The main problem with fault injection is knowing what to do with it.  Upon first glance, it would seem to be a good tool for debugging a system, and detecting any flaws within it.  Once one examines the procedures and the information gained, however, it becomes apparent that fault injection is good at testing known sorts of bugs or defects, but poor at testing novel faults or defects, which are precisely the sorts of defects we would want to discover.  Therefore, what emerges is that fault injection is not really suited for debugging and improving the system so much as it is suited for testing the fault tolerant features of the system.[Voas95]  A known fault in injected and the results examined to see if the system can respond correctly despite the fault.

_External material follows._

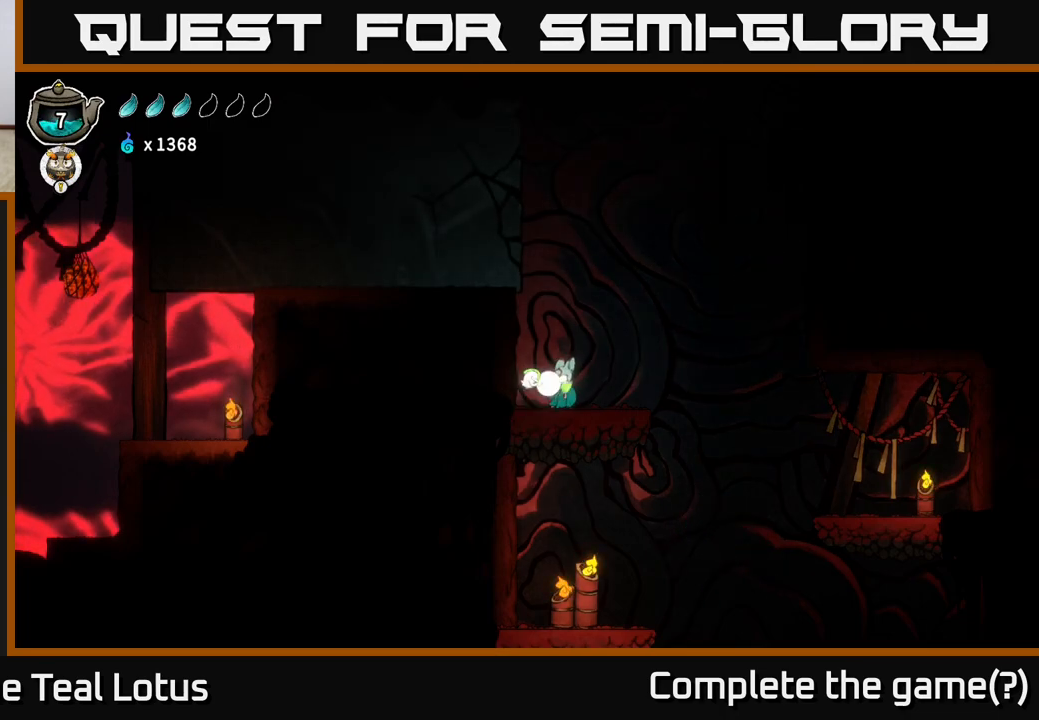
{"buttons": [], "left_stick": "center", "right_stick": "center", "events": []}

Along these lines, there are two proposed uses for fault injection.  The first is for verification of a system.  If a system is designed to tolerate a certain class of faults, or exhibit certain behavior in the presence of certain faults, then these faults can be directly injected into the system to examine their effects.  The system will either behave appropriately or not, and it's fault tolerance measured accordingly.[Arlat]  For certain classes of ultra-dependable untestable systems in which the occurrence of errors is too infrequent to effectively test the system in the field, fault injection can be a powerful tool for accelerating the occurrence of faults in the system and verifying that the system works properly.

The other proposed use for fault injection is less well understood, because the problem it addresses is poorly understood.  Robustness is used in regard to systems these days almost synonymously with fault tolerance, but robustness actually embraces more than this.  There is no really good definition of robustness, but it is something along the lines of "the capability of a system to behave correctly in unusual conditions."  The difficulty lies in creating unusual conditions so as to test the system for robustness.  Fault injection has been proposed as a method to address this problem, by including unusual conditions as well as faults.  This would provide us with a metric for measuring the robustness of a system.

There are two difficulties that must be addressed before this use of fault injection can be fully applied.  The first is the disparate nature of systems, and the ways in which they can fail or experience faults.  Unless two systems are set to accomplish the exact same task, determining the relative robustness of the two systems is a difficult task.  A good metric for robustness would be able to resolve this difference.  Secondly, it is not yet certain how our metric should be biased.  Common practice is to have the test distribution mirror the real world distributions of occurrence of faults.  If we are truly testing the system's response to unusual situations, however, it might be better to bias the test towards the less frequently encountered conditions.[Voas93]  While there is agreement that fault injection can serve as a metric for robustness, the exact mechanisms of doing so are as of yet poorly understood.
 


Available tools, techniques, and metrics

Hardware techniques

For hardware simulation most tools will take a hardware specification and inject faults into it for simulation.  One such tool is MEFISTO, which injects faults into VHDL descriptions of circuits and simulates them.[Jenn]  It takes advantages of the manner in which systems are specified in VHDL to alter signals and values in the circuit.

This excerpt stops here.